(RECORDED INFORMATION):
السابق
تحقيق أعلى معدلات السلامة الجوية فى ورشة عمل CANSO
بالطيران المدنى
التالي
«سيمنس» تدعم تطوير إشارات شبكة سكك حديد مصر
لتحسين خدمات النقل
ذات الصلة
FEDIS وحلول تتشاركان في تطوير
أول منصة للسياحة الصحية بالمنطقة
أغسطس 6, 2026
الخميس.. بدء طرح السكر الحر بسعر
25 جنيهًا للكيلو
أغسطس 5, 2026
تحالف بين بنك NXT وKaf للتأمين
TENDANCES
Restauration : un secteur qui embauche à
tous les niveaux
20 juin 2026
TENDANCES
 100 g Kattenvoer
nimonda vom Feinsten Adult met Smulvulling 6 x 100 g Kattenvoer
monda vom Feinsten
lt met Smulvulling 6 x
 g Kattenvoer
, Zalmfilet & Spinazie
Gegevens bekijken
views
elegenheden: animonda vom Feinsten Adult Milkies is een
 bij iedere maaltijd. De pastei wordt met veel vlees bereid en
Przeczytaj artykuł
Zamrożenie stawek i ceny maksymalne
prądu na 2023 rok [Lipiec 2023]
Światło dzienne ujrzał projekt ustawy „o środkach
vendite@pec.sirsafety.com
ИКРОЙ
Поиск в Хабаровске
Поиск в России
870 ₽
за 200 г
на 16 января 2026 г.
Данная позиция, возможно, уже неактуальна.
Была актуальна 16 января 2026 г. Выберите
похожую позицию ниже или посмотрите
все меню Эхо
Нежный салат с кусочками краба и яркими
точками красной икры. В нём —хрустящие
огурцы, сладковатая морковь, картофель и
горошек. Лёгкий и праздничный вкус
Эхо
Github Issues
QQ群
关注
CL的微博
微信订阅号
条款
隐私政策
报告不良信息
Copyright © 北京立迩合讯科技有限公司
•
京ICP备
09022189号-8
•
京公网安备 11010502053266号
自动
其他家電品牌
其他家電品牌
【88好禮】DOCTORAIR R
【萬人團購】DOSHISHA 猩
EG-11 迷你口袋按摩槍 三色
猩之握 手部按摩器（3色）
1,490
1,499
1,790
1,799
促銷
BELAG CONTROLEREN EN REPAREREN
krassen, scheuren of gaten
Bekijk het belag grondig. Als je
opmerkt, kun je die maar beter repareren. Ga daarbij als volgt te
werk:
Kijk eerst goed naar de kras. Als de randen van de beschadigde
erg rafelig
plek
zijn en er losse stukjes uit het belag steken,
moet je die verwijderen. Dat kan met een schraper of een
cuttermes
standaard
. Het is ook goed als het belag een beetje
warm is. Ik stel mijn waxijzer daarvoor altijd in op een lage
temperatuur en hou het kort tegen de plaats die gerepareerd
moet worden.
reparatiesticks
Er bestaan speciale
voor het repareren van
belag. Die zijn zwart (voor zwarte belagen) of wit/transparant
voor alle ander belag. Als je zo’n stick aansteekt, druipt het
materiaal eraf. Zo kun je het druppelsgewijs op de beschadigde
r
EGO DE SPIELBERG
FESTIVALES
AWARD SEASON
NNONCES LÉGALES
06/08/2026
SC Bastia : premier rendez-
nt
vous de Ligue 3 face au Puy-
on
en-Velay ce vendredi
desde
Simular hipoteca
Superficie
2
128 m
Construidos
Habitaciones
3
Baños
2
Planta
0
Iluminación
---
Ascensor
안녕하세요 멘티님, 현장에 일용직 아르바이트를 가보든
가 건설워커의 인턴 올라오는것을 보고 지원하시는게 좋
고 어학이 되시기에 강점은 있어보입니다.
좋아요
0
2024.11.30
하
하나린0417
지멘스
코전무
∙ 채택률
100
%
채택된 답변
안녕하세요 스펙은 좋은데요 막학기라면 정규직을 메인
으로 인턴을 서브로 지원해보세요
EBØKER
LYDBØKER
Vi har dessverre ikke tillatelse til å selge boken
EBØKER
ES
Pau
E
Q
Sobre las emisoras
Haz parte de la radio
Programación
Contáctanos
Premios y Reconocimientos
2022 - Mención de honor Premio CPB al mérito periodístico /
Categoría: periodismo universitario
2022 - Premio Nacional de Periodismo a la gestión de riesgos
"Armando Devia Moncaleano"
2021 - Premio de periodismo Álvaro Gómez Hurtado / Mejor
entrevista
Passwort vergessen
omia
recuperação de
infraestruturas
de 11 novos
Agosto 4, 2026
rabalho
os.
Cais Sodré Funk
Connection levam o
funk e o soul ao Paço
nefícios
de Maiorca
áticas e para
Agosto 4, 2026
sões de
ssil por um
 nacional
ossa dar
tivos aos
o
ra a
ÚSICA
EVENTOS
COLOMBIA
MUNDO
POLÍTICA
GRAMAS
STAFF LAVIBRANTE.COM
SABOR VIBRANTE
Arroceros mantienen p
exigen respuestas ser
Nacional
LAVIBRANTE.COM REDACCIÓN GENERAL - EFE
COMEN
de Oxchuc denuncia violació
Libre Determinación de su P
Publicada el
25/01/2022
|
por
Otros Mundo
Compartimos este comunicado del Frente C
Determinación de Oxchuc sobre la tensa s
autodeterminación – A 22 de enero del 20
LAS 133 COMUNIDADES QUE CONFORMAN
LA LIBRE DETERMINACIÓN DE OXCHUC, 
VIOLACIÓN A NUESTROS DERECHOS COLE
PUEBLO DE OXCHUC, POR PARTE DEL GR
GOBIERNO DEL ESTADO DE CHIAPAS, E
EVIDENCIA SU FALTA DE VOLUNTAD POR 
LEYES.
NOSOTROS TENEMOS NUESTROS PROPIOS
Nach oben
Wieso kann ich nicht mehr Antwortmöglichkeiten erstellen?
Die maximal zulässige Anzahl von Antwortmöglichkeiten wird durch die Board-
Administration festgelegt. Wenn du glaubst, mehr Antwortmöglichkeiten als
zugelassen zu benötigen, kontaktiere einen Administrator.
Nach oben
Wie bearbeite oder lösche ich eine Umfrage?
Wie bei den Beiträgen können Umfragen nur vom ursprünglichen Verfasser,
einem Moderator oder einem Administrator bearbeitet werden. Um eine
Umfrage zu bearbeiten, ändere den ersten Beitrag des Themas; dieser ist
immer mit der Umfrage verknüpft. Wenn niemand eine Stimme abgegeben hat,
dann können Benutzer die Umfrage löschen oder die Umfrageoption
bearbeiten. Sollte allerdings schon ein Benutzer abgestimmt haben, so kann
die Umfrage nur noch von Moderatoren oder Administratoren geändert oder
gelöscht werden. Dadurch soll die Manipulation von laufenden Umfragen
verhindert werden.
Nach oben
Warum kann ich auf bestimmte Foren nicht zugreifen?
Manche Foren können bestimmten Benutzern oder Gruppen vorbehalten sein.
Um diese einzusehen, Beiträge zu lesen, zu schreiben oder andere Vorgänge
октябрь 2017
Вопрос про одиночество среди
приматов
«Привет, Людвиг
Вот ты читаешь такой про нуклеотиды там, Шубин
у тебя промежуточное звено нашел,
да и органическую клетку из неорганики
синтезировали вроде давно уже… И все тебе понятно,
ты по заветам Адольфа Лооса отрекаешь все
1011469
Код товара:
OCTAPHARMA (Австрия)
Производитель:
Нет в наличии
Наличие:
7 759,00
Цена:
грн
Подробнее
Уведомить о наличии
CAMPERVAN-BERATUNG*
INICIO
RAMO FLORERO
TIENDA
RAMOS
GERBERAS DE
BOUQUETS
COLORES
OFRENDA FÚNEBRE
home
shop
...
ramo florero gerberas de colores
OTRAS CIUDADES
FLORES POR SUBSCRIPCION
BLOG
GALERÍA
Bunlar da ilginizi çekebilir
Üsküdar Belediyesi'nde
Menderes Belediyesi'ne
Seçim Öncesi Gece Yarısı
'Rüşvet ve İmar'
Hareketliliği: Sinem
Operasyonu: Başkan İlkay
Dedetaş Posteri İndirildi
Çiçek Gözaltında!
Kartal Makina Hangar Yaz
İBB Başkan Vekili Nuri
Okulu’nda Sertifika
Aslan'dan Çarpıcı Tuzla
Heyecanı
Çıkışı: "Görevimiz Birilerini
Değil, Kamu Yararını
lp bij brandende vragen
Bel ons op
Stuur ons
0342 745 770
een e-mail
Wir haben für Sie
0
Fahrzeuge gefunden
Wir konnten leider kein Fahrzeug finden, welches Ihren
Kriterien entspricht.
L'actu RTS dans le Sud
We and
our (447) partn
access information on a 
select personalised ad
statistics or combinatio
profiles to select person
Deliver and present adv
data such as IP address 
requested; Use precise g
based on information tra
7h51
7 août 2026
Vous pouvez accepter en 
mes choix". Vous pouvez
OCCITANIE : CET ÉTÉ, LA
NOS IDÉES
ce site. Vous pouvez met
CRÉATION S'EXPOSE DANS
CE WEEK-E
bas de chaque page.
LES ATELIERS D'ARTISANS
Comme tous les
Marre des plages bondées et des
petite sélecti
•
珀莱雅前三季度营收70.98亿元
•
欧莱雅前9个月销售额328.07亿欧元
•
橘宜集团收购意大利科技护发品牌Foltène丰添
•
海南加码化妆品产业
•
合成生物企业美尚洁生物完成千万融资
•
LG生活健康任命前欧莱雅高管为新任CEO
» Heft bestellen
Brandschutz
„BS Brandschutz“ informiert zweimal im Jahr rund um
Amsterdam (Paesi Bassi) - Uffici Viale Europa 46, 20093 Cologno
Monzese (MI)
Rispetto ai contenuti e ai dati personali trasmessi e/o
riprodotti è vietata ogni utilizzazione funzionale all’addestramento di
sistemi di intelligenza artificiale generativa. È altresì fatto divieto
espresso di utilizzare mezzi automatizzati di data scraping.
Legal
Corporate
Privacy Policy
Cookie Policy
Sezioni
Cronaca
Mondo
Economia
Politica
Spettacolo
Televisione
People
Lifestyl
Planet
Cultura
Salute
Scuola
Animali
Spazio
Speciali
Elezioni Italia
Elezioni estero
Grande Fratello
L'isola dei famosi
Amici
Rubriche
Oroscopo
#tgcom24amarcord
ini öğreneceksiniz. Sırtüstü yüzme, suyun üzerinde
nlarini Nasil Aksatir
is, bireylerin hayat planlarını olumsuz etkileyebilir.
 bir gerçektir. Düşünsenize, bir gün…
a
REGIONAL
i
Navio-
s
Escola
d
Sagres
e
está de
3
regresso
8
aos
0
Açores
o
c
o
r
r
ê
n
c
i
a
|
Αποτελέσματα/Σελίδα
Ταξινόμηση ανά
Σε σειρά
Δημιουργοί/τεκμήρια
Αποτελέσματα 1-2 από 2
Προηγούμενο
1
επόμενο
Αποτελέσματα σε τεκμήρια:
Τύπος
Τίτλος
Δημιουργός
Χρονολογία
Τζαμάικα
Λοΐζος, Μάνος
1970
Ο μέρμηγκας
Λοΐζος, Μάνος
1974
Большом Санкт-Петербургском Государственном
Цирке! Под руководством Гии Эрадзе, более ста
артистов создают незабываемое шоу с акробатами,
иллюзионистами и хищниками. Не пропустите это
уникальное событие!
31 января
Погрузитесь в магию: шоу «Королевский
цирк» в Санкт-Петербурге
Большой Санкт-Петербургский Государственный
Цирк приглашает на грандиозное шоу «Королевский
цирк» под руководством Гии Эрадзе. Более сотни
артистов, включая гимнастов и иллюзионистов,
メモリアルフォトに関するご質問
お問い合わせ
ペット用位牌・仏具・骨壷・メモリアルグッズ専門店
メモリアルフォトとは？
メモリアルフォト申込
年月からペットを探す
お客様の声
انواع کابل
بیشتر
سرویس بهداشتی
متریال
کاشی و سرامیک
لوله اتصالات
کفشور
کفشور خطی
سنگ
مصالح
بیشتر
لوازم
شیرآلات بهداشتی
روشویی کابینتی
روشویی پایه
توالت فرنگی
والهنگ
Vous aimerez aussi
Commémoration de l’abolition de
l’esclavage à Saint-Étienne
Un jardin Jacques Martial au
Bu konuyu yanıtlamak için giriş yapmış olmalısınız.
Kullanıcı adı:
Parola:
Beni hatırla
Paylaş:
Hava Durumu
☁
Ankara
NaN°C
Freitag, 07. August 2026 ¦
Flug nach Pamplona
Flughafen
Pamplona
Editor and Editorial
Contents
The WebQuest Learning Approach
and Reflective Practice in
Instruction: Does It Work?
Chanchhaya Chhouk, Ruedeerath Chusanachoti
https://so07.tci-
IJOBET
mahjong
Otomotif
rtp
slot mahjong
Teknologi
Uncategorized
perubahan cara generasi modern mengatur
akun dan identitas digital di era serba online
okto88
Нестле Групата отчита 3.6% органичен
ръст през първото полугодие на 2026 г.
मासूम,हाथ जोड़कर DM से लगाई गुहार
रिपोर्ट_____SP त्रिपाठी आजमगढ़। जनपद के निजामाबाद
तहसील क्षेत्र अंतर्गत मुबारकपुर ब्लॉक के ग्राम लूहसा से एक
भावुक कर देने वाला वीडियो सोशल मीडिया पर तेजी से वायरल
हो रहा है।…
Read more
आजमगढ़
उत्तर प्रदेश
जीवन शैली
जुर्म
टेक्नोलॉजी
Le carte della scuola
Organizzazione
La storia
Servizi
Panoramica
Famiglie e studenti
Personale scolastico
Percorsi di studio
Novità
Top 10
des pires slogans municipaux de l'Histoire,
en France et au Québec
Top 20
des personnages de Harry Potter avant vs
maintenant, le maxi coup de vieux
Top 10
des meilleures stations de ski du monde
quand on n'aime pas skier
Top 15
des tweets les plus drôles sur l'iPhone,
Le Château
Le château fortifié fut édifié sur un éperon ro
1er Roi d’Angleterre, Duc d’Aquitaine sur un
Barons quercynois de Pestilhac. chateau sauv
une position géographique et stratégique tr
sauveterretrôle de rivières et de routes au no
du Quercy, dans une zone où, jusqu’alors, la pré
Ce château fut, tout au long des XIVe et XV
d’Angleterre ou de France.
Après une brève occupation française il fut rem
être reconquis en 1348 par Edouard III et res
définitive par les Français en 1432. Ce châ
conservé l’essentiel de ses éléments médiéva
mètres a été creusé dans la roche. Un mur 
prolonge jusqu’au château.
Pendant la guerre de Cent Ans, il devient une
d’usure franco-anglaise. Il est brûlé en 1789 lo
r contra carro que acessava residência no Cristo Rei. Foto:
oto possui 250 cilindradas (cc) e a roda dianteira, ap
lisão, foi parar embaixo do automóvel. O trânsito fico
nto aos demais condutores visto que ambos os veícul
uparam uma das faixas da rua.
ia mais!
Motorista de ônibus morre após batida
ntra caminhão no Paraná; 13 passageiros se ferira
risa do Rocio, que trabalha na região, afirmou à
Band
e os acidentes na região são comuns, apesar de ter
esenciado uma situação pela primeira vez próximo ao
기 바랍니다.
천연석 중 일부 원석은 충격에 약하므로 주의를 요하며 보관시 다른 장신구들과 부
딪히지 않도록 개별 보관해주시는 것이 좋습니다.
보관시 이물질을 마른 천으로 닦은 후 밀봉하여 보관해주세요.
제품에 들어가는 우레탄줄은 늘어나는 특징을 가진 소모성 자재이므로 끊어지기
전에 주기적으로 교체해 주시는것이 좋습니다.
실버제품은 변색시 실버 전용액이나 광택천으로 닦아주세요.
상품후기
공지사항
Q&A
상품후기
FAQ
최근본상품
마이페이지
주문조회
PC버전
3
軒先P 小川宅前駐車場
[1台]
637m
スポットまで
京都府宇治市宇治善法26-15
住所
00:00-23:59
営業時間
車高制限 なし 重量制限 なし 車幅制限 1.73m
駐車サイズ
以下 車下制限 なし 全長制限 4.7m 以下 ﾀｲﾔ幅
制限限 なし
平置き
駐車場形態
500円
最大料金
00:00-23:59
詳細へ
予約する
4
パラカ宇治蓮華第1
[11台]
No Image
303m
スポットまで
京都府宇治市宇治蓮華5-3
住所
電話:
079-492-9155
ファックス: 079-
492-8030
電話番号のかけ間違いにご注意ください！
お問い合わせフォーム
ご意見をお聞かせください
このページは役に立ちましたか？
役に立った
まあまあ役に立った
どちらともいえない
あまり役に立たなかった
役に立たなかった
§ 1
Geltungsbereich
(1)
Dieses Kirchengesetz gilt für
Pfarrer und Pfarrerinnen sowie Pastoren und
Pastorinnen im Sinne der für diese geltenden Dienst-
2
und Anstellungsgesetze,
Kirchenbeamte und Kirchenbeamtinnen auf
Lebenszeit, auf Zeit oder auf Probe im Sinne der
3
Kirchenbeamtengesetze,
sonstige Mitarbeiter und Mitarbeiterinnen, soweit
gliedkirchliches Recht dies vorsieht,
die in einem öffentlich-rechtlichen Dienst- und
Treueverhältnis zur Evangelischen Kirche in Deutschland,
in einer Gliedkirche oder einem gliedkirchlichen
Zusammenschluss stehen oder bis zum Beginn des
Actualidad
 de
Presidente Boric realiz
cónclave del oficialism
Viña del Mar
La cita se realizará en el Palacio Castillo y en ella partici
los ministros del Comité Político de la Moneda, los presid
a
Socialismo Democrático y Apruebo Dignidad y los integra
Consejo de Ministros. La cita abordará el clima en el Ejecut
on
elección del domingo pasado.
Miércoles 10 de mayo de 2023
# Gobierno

(JOB ITEM):
Whenever a line of the entries contains the string "Smulvulling", copy that line.

(OUTPUT FOR THIS TASK):
nimonda vom Feinsten Adult met Smulvulling 6 x 100 g Kattenvoer
lt met Smulvulling 6 x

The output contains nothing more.